## [Task item]
Everything from the opening line of the records below up to and including the line containing "right shoulder: (476, 294, -10)" should be retyped exactly, minus the pictures.

──────────

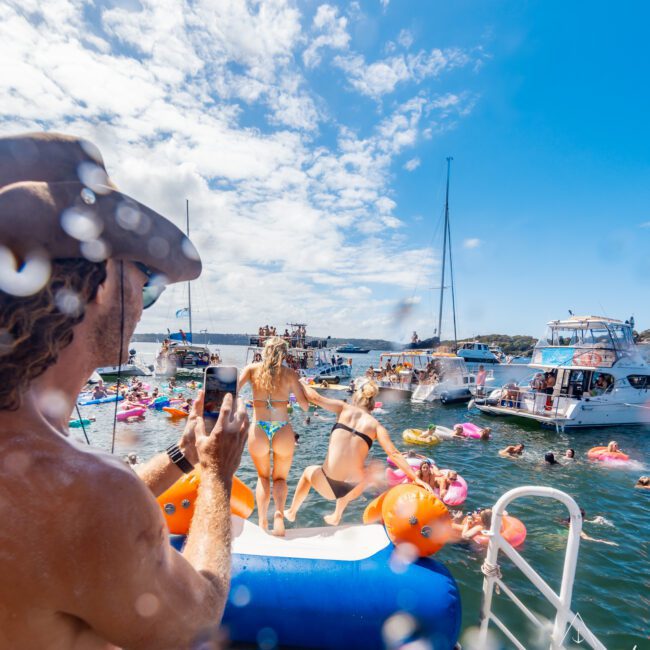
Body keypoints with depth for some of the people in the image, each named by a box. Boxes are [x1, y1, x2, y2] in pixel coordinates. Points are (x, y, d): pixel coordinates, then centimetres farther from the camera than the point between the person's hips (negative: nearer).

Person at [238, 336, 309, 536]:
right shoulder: (290, 373, 2)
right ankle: (279, 512, -5)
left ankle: (262, 521, 9)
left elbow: (234, 389, -11)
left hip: (258, 430, 1)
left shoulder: (252, 368, 3)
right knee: (280, 478, 22)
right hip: (283, 431, 0)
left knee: (263, 477, 26)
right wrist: (299, 384, 15)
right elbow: (305, 405, 1)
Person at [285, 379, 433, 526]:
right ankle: (336, 517, 55)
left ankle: (292, 512, 52)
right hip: (352, 488, 2)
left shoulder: (345, 408, 3)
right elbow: (394, 454, -5)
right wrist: (416, 478, -2)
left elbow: (314, 397, 0)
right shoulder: (375, 425, 3)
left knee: (308, 472, 36)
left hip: (327, 485, -1)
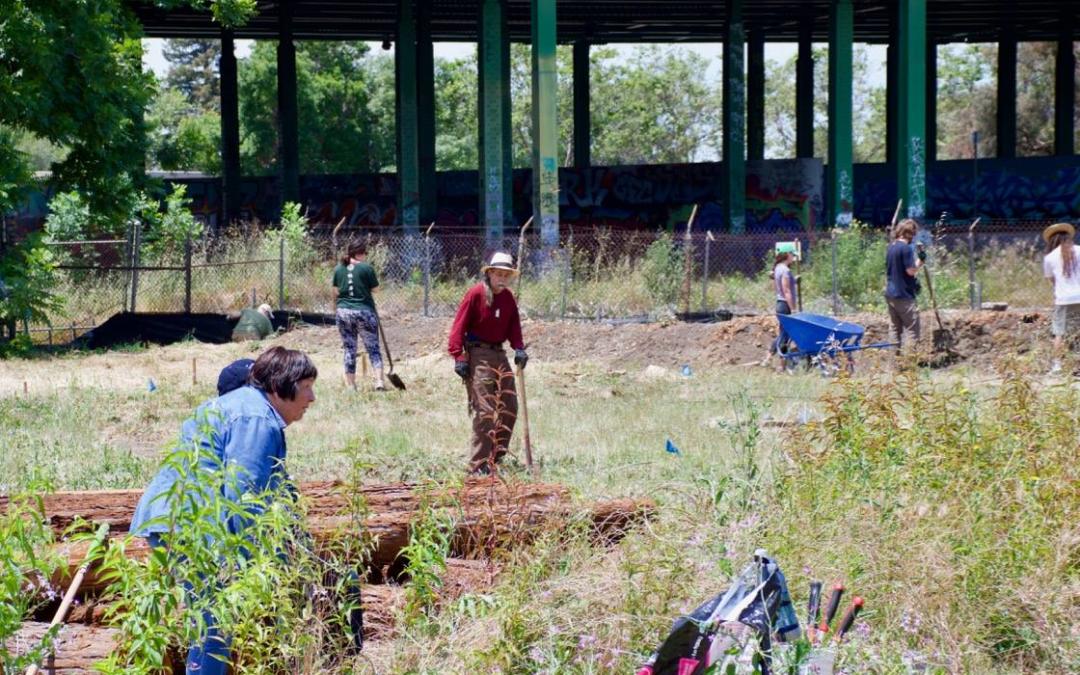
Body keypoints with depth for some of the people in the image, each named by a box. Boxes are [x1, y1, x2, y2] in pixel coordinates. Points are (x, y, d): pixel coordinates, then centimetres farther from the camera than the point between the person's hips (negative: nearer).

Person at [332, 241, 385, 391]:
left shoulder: (338, 269, 3)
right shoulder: (366, 268, -10)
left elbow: (336, 290, 10)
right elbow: (375, 288, -3)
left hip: (343, 311, 4)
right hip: (364, 311, -4)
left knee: (349, 350, 10)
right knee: (373, 349, 3)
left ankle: (351, 385, 10)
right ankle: (379, 381, -9)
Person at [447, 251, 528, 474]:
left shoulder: (508, 298, 9)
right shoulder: (476, 294, -10)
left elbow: (514, 326, 15)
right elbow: (459, 326, -12)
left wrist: (519, 348, -4)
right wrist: (458, 356, -18)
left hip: (499, 354, 8)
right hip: (478, 355, -8)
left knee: (509, 409, 10)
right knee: (484, 410, -12)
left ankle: (496, 455, 21)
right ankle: (479, 464, -8)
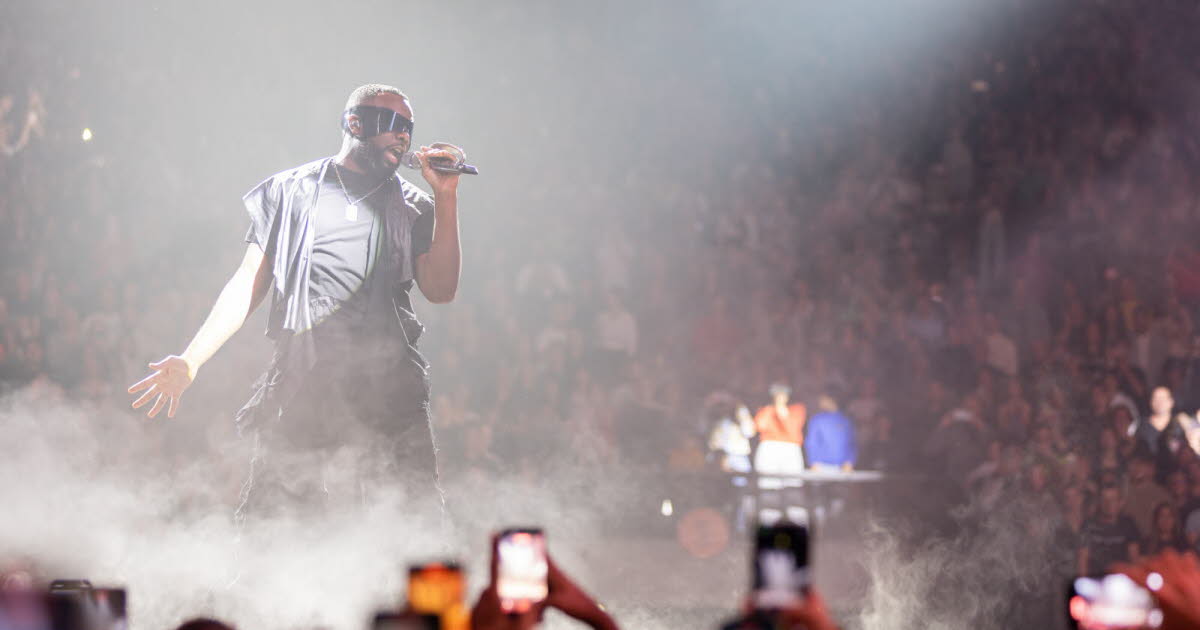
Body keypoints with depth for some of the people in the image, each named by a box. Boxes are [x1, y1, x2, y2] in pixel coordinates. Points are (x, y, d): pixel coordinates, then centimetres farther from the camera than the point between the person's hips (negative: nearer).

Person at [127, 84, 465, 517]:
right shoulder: (289, 192, 15)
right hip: (302, 383, -1)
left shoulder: (412, 207, 18)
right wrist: (191, 360, 6)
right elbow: (249, 283, 14)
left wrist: (446, 198, 1)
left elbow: (440, 290, 6)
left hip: (390, 384, 1)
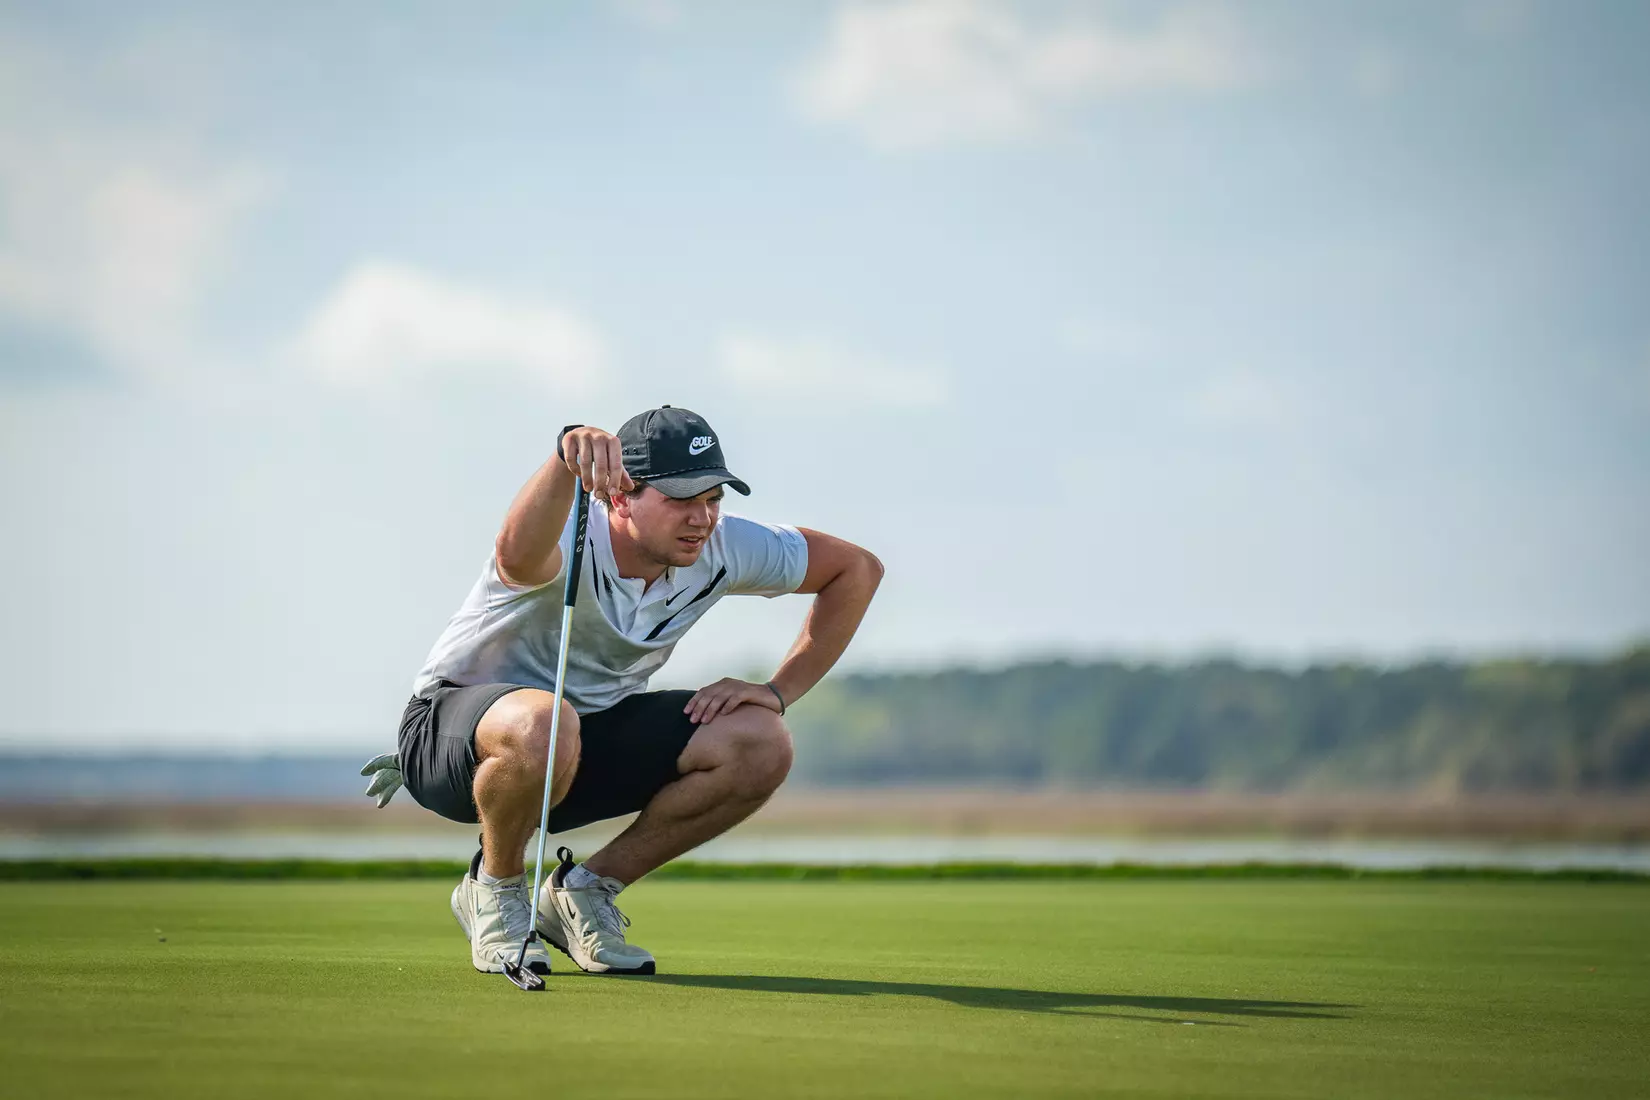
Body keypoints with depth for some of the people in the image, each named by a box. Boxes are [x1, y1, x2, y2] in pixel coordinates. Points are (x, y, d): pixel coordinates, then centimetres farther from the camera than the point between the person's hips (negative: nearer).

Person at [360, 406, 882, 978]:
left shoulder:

──────────

## [Response to the exercise]
Body keypoints with depth for some of the people in the image, each named by a box. Boxes are [x1, y1, x2, y2] in pixel coordinates. Points are (x, y, d): pixel coordinates, then centimetres farther from the camera than the point between the person's hips (negative: nearer).

Person at [238, 336, 309, 536]:
right shoulder: (290, 373, 2)
right ankle: (279, 512, -5)
left ankle: (262, 521, 9)
left elbow: (234, 389, -11)
left hip: (258, 430, 1)
left shoulder: (252, 368, 3)
right knee: (280, 478, 22)
right hip: (283, 431, 0)
left knee: (263, 477, 26)
right wrist: (299, 384, 15)
right elbow: (305, 405, 1)
Person at [285, 379, 433, 526]:
right ankle: (336, 517, 55)
left ankle: (292, 512, 52)
right hip: (352, 488, 2)
left shoulder: (345, 408, 3)
right elbow: (394, 454, -5)
right wrist: (416, 478, -2)
left elbow: (314, 397, 0)
right shoulder: (375, 425, 3)
left knee: (308, 472, 36)
left hip: (327, 485, -1)
Body keypoints with depth for some of the people in the image, each named by a box. Boxes are [x1, y1, x2, y2] in pixel coordinates. Points are (x, y, d): pixel coordinates, then centimetres farther from the camera than the point between the person's hips (negative: nearer).

Person at [332, 241, 385, 391]:
left shoulder: (338, 269, 3)
right shoulder: (366, 268, -10)
left elbow: (336, 290, 10)
right elbow: (375, 288, -3)
left hip: (343, 311, 4)
right hip: (364, 311, -4)
left knee: (349, 350, 10)
right knee: (373, 349, 3)
left ankle: (351, 385, 10)
right ankle: (379, 381, -9)
Person at [447, 251, 528, 474]:
left shoulder: (508, 298, 9)
right shoulder: (476, 294, -10)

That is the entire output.